Eine Deezer-Studie meißelt in Zahlen, was alle schon immer geahnt haben: Junge Leute entdecken Musik für sich, mit zunehmendem Alter hören sie, was sie schon immer hören. Mit 31 Jahren erlischt die Neugier nach neuer Musik bei den Deutschen weitgehend.
Gregor Friedel, Musikchef von SWR3 kennt den Effekt: „Am liebsten hören Menschen die Musik, die sie in ihrer Teenagerzeit gehört haben“. Er führt andere Studien ins Feld, nach denen das Interesse an Musik bei Menschen ab 23 Jahren bereits um 80% abnimmt. „Mit Anfang 20 ist man im „Festival-Alter“, die Musik spielte und spielt eine zentrale Rolle in der Sozialisation und dem Erwachsenwerden. Mit Ende der Ausbildung/des Studiums, Auszug aus dem Elternhaus, Kinder usw. rücken andere Dinge in den Vordergrund, die Lebenssituation ändert sich grundlegend“, erklärt Friedel. Insofern überrascht ihn das Ergebnis der Studie von Deezer bestenfalls darin, dass der Altersdurchschnitt eher hoch liegt.
Auch Tanja Ötövs, Head of Music bei Radio Hamburg erscheinen die Ergebnisse plausibel. „Als musikinteressierter Mensch ist man mit 31 Jahren wahrscheinlich schon randvoll mit jeder Menge Lieblingstiteln“. Da lasse dann die Begeisterung für neue Musik vielleicht ein wenig nach. „Viele Musiktitel erfüllen ja auch eine Art Tagebuchfunktion und sind so emotional angereichert.“ Da wundert sie Ötvös nicht, dass neue Titel diese Erinnerung oftmals nicht mehr schaffen.
Die Deezer-Studie kommt außerdem zu dem Ergebnis, dass es u.a. gerade die Vielfalt ist, die Musikhörer verzweifeln lässt. Für Holger Lachmann, Musikchef von Antenne Brandenburg und radioBERLIN 88,8, ein wichtiger Fakt: „Die Flut von heute immer und überall verfügbarer Musik überfordert viele Leute.“ Zu groß sei die Auswahl, zu oft lande man bei qualitativ fragwürdigen Stücken. „Umso wichtiger wird hier meines Erachtens die Aufgabe eines Kurators“, fügt Lachmann an. Das sei im Übrigen eine Aufgabe, die das Radio seit vielen Jahrzehnten übernimmt.

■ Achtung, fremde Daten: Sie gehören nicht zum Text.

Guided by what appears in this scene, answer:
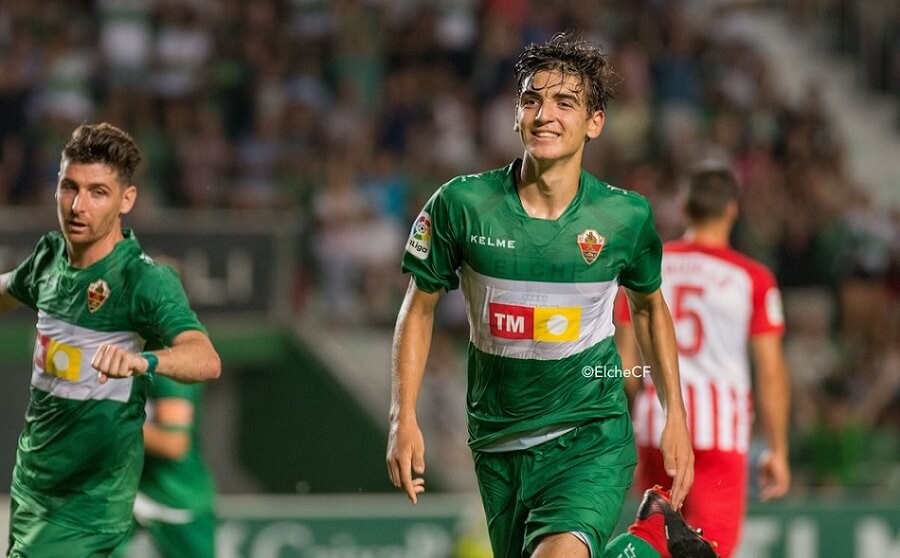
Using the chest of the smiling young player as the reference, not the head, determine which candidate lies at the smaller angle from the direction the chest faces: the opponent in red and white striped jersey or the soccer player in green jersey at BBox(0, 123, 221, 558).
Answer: the soccer player in green jersey

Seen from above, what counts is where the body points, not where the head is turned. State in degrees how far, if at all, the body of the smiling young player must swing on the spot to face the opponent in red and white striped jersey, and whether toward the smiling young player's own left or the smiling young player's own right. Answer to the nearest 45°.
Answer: approximately 135° to the smiling young player's own left

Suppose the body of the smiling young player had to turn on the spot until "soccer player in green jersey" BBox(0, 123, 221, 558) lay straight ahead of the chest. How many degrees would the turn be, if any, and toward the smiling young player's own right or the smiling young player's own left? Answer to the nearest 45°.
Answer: approximately 90° to the smiling young player's own right

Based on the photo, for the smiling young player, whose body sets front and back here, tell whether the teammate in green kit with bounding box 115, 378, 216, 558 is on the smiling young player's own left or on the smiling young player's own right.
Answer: on the smiling young player's own right

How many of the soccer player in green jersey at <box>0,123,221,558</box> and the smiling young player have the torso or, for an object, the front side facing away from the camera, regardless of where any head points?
0
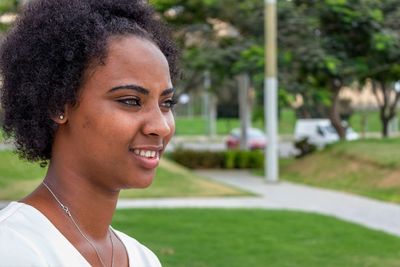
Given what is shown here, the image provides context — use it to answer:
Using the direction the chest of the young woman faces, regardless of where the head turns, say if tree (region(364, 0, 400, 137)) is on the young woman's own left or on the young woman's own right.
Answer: on the young woman's own left

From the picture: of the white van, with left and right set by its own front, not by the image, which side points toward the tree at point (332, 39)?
right

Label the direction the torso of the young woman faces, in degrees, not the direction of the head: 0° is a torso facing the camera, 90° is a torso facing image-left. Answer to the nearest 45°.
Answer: approximately 315°
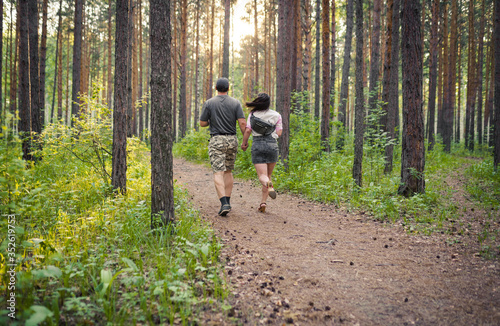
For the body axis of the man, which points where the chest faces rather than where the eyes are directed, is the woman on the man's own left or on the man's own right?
on the man's own right

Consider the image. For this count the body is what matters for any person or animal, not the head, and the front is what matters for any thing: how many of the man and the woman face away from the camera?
2

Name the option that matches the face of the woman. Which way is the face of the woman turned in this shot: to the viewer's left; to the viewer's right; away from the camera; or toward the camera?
away from the camera

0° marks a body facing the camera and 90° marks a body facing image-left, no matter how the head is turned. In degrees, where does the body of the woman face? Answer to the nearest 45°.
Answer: approximately 180°

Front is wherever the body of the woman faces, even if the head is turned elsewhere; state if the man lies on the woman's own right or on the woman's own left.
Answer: on the woman's own left

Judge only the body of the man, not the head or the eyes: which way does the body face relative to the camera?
away from the camera
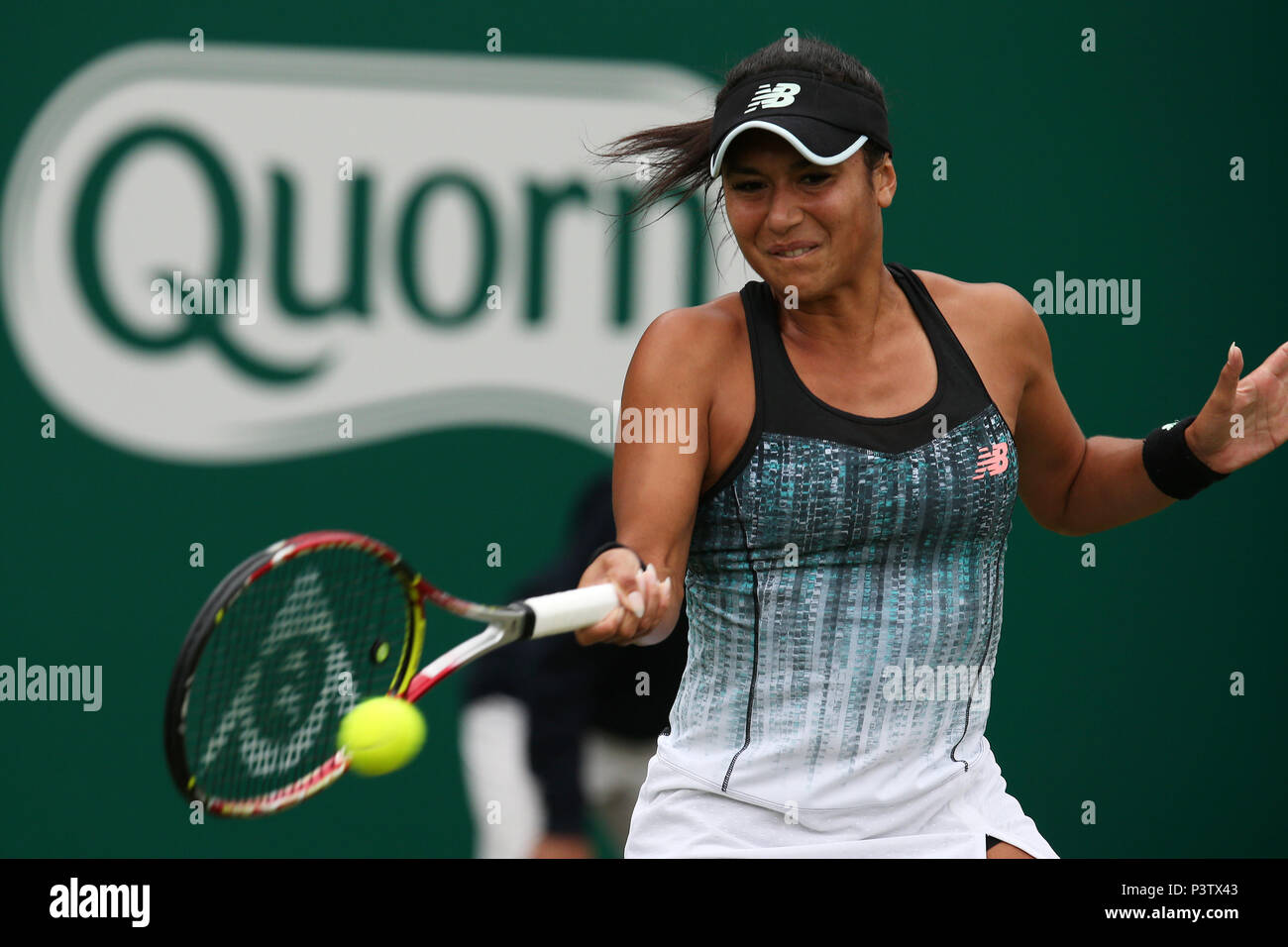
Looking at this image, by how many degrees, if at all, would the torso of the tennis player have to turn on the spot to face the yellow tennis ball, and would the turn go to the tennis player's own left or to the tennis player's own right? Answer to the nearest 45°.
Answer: approximately 45° to the tennis player's own right

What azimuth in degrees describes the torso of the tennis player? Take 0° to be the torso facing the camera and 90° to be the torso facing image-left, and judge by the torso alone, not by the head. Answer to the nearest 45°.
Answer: approximately 0°

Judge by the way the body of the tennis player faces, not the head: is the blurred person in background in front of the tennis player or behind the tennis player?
behind

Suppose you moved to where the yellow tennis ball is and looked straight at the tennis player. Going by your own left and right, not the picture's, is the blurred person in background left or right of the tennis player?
left

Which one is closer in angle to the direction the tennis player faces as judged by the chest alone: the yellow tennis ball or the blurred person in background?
the yellow tennis ball
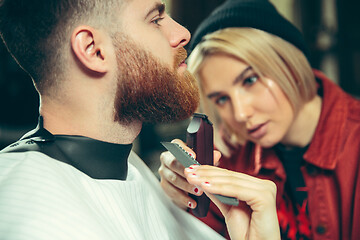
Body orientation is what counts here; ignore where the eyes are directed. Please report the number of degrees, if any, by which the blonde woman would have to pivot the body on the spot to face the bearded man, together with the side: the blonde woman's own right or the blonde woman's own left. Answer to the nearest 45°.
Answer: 0° — they already face them

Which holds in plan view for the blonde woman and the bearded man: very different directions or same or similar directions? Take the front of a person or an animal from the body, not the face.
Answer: very different directions

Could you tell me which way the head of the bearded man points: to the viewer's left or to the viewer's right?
to the viewer's right

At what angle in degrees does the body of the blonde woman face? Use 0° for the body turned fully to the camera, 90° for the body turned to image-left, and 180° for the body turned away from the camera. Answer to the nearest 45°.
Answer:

Mark Schweitzer, Musikchef von RPR1 weist in diesen Zusammenhang darauf hin, dass es durch die Übersättigung es immer schwieriger werde über die Marktforschung mit den Probanden zu kommunizieren und z.B. bei Musiktests aussagekräftige Ergebnisse zu bekommen. Die meiste Musik sei immer erst dann statistisch wertig, wenn sie Monate alt ist. „Hier ist auch bei der Musikauswahl sehr viel Gefühl und „Bauch“ gefragt“, betont Schweitzer.

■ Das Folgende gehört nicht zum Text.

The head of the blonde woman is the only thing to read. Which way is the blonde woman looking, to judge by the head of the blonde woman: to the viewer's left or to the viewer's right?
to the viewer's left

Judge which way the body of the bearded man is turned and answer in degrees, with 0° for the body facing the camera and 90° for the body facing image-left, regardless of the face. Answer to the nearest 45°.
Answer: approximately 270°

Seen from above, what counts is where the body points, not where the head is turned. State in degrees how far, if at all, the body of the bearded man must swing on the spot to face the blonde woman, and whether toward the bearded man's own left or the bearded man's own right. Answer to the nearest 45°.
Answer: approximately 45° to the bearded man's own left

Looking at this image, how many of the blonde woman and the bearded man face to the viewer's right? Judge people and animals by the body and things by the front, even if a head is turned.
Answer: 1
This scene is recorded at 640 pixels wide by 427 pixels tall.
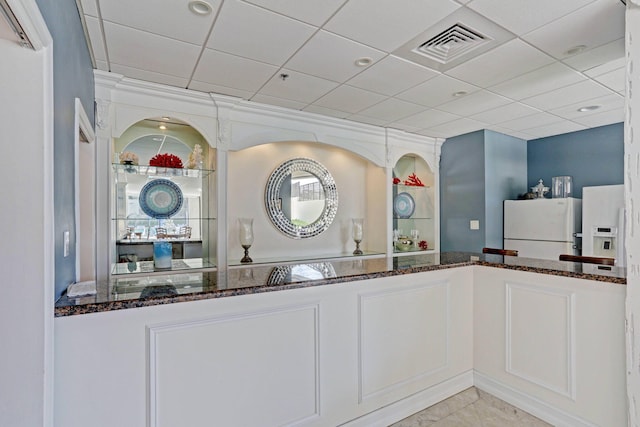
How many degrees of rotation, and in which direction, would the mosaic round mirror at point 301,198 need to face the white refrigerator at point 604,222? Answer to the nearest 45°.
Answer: approximately 45° to its left

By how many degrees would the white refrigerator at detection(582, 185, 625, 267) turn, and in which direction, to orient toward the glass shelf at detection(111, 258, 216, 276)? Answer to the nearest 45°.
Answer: approximately 45° to its right

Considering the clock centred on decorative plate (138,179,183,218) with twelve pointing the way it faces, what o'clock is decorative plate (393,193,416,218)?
decorative plate (393,193,416,218) is roughly at 9 o'clock from decorative plate (138,179,183,218).

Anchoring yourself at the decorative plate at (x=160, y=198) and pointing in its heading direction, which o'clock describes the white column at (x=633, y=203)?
The white column is roughly at 11 o'clock from the decorative plate.

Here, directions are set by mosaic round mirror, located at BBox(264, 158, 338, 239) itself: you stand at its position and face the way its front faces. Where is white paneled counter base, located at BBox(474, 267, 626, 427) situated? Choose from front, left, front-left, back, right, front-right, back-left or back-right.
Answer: front

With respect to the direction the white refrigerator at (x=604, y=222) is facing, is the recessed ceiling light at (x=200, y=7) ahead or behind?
ahead

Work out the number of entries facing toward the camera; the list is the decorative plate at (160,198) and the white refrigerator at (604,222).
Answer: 2

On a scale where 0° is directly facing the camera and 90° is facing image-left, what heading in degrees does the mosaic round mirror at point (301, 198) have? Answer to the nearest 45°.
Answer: approximately 315°

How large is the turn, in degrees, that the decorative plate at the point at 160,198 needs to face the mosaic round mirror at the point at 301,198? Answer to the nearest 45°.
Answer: approximately 90° to its left

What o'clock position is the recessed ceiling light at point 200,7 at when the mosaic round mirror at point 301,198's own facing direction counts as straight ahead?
The recessed ceiling light is roughly at 2 o'clock from the mosaic round mirror.

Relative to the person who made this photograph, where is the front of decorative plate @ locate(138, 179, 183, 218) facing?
facing the viewer

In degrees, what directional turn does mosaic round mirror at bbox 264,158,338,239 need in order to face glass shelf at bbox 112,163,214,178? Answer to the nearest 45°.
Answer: approximately 90° to its right

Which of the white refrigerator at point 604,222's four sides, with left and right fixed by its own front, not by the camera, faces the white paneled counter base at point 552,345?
front

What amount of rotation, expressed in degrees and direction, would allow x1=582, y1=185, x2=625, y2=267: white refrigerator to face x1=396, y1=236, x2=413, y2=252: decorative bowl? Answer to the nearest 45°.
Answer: approximately 90° to its right

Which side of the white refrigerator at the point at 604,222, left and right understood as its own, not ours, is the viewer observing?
front
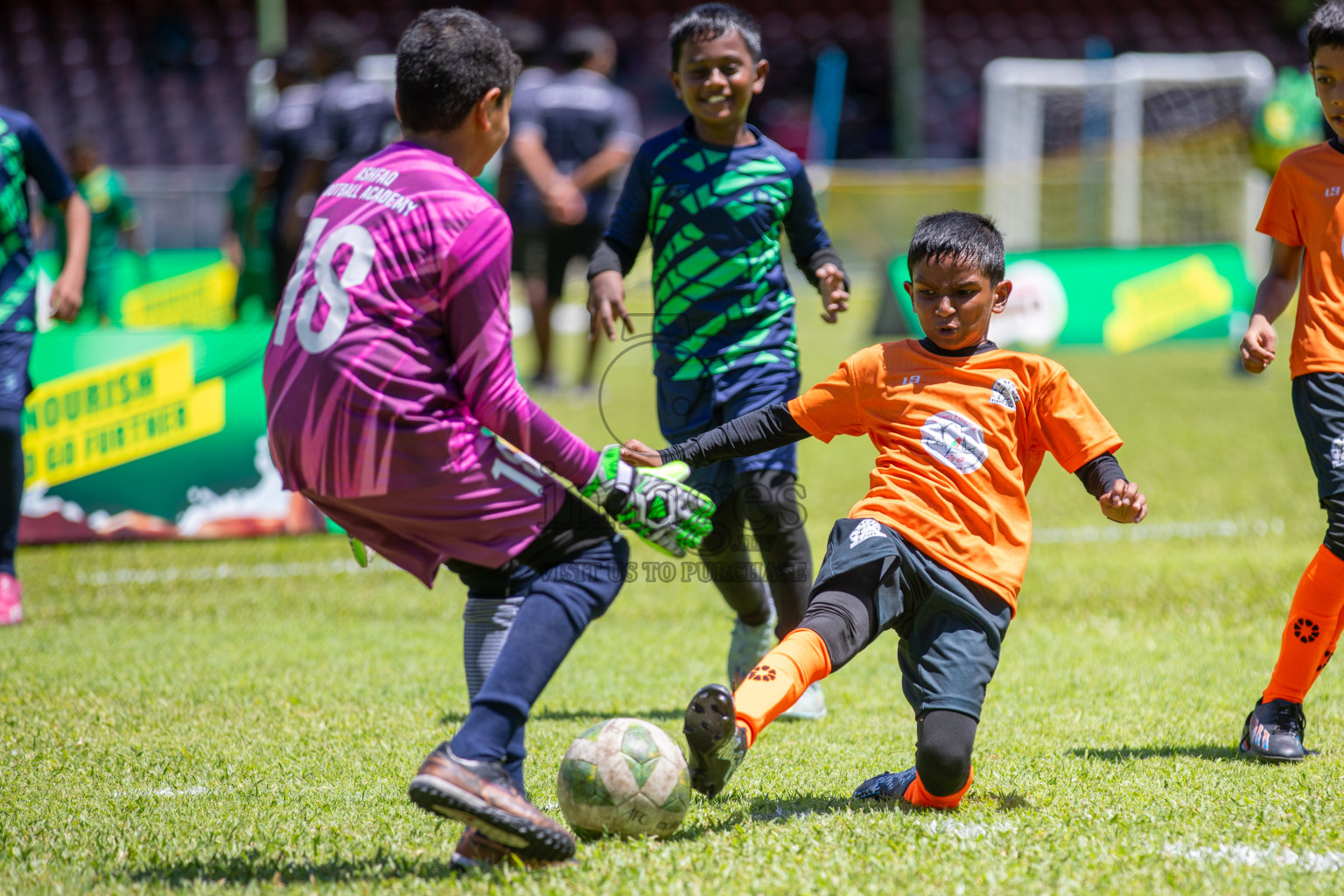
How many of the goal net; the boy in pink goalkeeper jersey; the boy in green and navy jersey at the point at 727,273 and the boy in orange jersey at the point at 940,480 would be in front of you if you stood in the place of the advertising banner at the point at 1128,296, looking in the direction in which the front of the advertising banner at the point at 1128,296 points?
3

Robert Morawa, Musikchef BAYERN 3 sieht in den Ergebnissen auch Chancen für das Radio. „Die Vielfalt an sich führt nicht zum Ende der Neugier, aber der Zeitaufwand, nach neuer Lieblingsmusik zu suchen, wächst dadurch.“ Diese Zeitinvestition würden nur Menschen aufbringen, die richtige Musikfans seien. Denn diesen mache schon die Suche nach neuer Musik Spaß. „Das bedeutet für mich vor allem, dass sich viele Musikkonsumenten wünschen, durch den Dschungel an Veröffentlichungen geführt zu werden“, resümiert Morawa, „Radio tut genau das“.